U.S. v. Hernandez-Becerra – Federal Court of Appeals for the Ninth Circuit
Court: Federal Court of Appeals for the Ninth Circuit
Case No.: 18-50403
Hearing Date: N/A
The case involves a noncitizen defendant-appellant who, like others, was prosecuted through Operation Streamline (“Streamline”), the Department of Justice’s fast-track, “zero-tolerance” prosecution program for alleged violations of 8 USC 1325 (illegal entry). Defendants are subjected to detention conditions that lead to serious cognitive impairments, including attention problems, increased suggestibility, impaired memory, and slower mental processing speeds. While still suffering from the acute physical and mental effects of their detention, defendants are transferred for criminal prosecution directly to Streamline proceedings, where they are quickly processed en masse in abbreviated hearings.
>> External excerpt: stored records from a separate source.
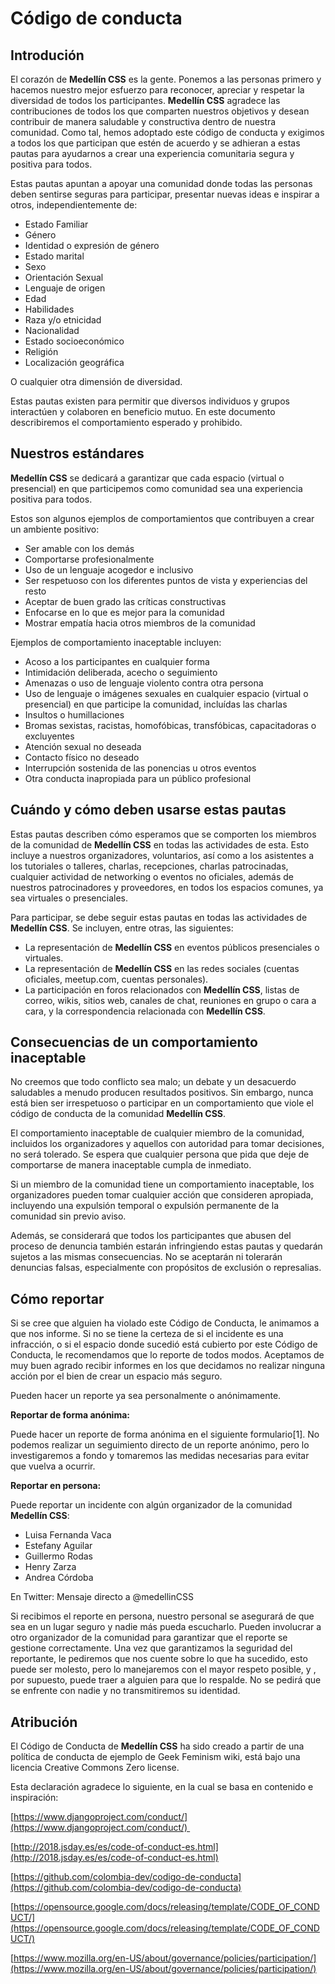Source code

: # Código de conducta

## **Introdución**

El corazón de **Medellín CSS** es la gente. Ponemos a las personas primero y hacemos nuestro mejor esfuerzo para reconocer, apreciar y respetar la diversidad de todos los participantes. **Medellín CSS** agradece las contribuciones de todos los que comparten nuestros objetivos y desean contribuir de manera saludable y constructiva dentro de nuestra comunidad. Como tal, hemos adoptado este código de conducta y exigimos a todos los que participan que estén de acuerdo y se adhieran a estas pautas para ayudarnos a crear una experiencia comunitaria segura y positiva para todos.

Estas pautas apuntan a apoyar una comunidad donde todas las personas deben sentirse seguras para participar, presentar nuevas ideas e inspirar a otros, independientemente de:

- Estado Familiar
- Género
- Identidad o expresión de género
- Estado marital
- Sexo
- Orientación Sexual
- Lenguaje de origen
- Edad
- Habilidades
- Raza y/o etnicidad
- Nacionalidad
- Estado socioeconómico
- Religión
- Localización geográfica

O cualquier otra dimensión de diversidad.

Estas pautas existen para permitir que diversos individuos y grupos interactúen y colaboren en beneficio mutuo. En este documento describiremos el comportamiento esperado y prohibido.

## **Nuestros estándares**

**Medellín CSS** se dedicará a garantizar que cada espacio (virtual o presencial) en que participemos como comunidad sea una experiencia positiva para todos.

Estos son algunos ejemplos de comportamientos que contribuyen a crear un ambiente positivo:

- Ser amable con los demás
- Comportarse profesionalmente
- Uso de un lenguaje acogedor e inclusivo
- Ser respetuoso con los diferentes puntos de vista y experiencias del resto
- Aceptar de buen grado las críticas constructivas
- Enfocarse en lo que es mejor para la comunidad
- Mostrar empatía hacia otros miembros de la comunidad

Ejemplos de comportamiento inaceptable incluyen:

- Acoso a los participantes en cualquier forma
- Intimidación deliberada, acecho o seguimiento
- Amenazas o uso de lenguaje violento contra otra persona
- Uso de lenguaje o imágenes sexuales en cualquier espacio (virtual o presencial) en que participe la comunidad, incluídas las charlas
- Insultos o humillaciones
- Bromas sexistas, racistas, homofóbicas, transfóbicas, capacitadoras o excluyentes
- Atención sexual no deseada
- Contacto físico no deseado
- Interrupción sostenida de las ponencias u otros eventos
- Otra conducta inapropiada para un público profesional

## **Cuándo y cómo deben usarse estas pautas**

Estas pautas describen cómo esperamos que se comporten los miembros de la comunidad de **Medellín CSS** en todas las actividades de esta. Esto incluye a nuestros organizadores, voluntarios, así como a los asistentes a los tutoriales o talleres, charlas, recepciones, charlas patrocinadas, cualquier actividad de networking o eventos no oficiales, además de nuestros patrocinadores y proveedores, en todos los espacios comunes, ya sea virtuales o presenciales.

Para participar, se debe seguir estas pautas en todas las actividades de **Medellín CSS**. Se incluyen, entre otras, las siguientes:

- La representación de **Medellín CSS** en eventos públicos presenciales o virtuales.
- La representación de **Medellín CSS** en las redes sociales (cuentas oficiales, meetup.com, cuentas personales).
- La participación en foros relacionados con **Medellín CSS**, listas de correo, wikis, sitios web, canales de chat, reuniones en grupo o cara a cara, y la correspondencia relacionada con **Medellín CSS**.

## **Consecuencias de un comportamiento inaceptable**

No creemos que todo conflicto sea malo; un debate y un desacuerdo saludables a menudo producen resultados positivos. Sin embargo, nunca está bien ser irrespetuoso o participar en un comportamiento que viole el código de conducta de la comunidad **Medellín CSS**.

El comportamiento inaceptable de cualquier miembro de la comunidad, incluidos los organizadores y aquellos con autoridad para tomar decisiones, no será tolerado. Se espera que cualquier persona que pida que deje de comportarse de manera inaceptable cumpla de inmediato.

Si un miembro de la comunidad tiene un comportamiento inaceptable, los organizadores pueden tomar cualquier acción que consideren apropiada, incluyendo una expulsión temporal o expulsión permanente de la comunidad sin previo aviso.

Además, se considerará que todos los participantes que abusen del proceso de denuncia también estarán infringiendo estas pautas y quedarán sujetos a las mismas consecuencias. No se aceptarán ni tolerarán denuncias falsas, especialmente con propósitos de exclusión o represalias.

## **Cómo reportar**

Si se cree que alguien ha violado este Código de Conducta, le animamos a que nos informe. Si no se tiene la certeza de si el incidente es una infracción, o si el espacio donde sucedió está cubierto por este Código de Conducta, le recomendamos que lo reporte de todos modos. Aceptamos de muy buen agrado recibir informes en los que decidamos no realizar ninguna acción por el bien de crear un espacio más seguro.

Pueden hacer un reporte ya sea personalmente o anónimamente.

**Reportar de forma anónima:**

Puede hacer un reporte de forma anónima en el siguiente formulario[1]. No podemos realizar un seguimiento directo de un reporte anónimo, pero lo investigaremos a fondo y tomaremos las medidas necesarias para evitar que vuelva a ocurrir.

**Reportar en persona:**

Puede reportar un incidente con algún organizador de la comunidad **Medellín CSS**:

- Luisa Fernanda Vaca
- Estefany Aguilar
- Guillermo Rodas
- Henry Zarza
- Andrea Córdoba

 

En Twitter: Mensaje directo a @medellinCSS

Si recibimos el reporte en persona, nuestro personal se asegurará de que sea en un lugar seguro y nadie más pueda escucharlo. Pueden involucrar a otro organizador de la comunidad para garantizar que el reporte se gestione correctamente. Una vez que garantizamos la seguridad del reportante, le pediremos que nos cuente sobre lo que ha sucedido, esto puede ser molesto, pero lo manejaremos con el mayor respeto posible, y , por supuesto, puede traer a alguien para que lo respalde. No se pedirá que se enfrente con nadie y no transmitiremos su identidad.

## **Atribución**

El Código de Conducta de **Medellín CSS** ha sido creado a partir de una política de conducta de ejemplo de Geek Feminism wiki, está bajo una licencia Creative Commons Zero license.

Esta declaración agradece lo siguiente, en la cual se basa en contenido e inspiración:

[https://www.djangoproject.com/conduct/](https://www.djangoproject.com/conduct/) 

[http://2018.jsday.es/es/code-of-conduct-es.html](http://2018.jsday.es/es/code-of-conduct-es.html)

[https://github.com/colombia-dev/codigo-de-conducta](https://github.com/colombia-dev/codigo-de-conducta)

[https://opensource.google.com/docs/releasing/template/CODE_OF_CONDUCT/](https://opensource.google.com/docs/releasing/template/CODE_OF_CONDUCT/)

[https://www.mozilla.org/en-US/about/governance/policies/participation/](https://www.mozilla.org/en-US/about/governance/policies/participation/)

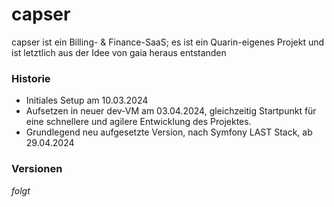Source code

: # capser
 capser ist ein Billing- &amp; Finance-SaaS; es ist ein Quarin-eigenes Projekt und ist letztlich aus der Idee von gaia heraus entstanden

### Historie
* Initiales Setup am 10.03.2024
* Aufsetzen in neuer dev-VM am 03.04.2024, gleichzeitig Startpunkt für eine schnellere und agilere Entwicklung des Projektes.
* Grundlegend neu aufgesetzte Version, nach Symfony LAST Stack, ab 29.04.2024

### Versionen

_folgt_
The issue presented is whether magistrate judges reversibly err when failing to ensure that a defendant’s plea is knowing, voluntary, and intelligent where a defendant raises concerns about the coercive nature of the proceedings that materially affects their cognitive, emotional, and physical capacities.
WDA joined 41 leading nonprofit organizations, immigrant rights and community groups, law clinics, and mental health providers as amici curiae. Amici argue that it is a court’s duty to ensure that a defendant’s guilty plea is knowing, voluntary, and intelligent. Under Federal Rule of Criminal Procedure 11 (“Rule 11”), which enshrines the due process safeguards required by the Constitution, this duty requires a more searching inquiry into the voluntary, knowing, and intelligent nature of each defendant’s plea—not merely a generalized, rote colloquy. Such an inquiry should include questions about how the detention conditions and procedural shortcuts have affected the mental state of each defendant.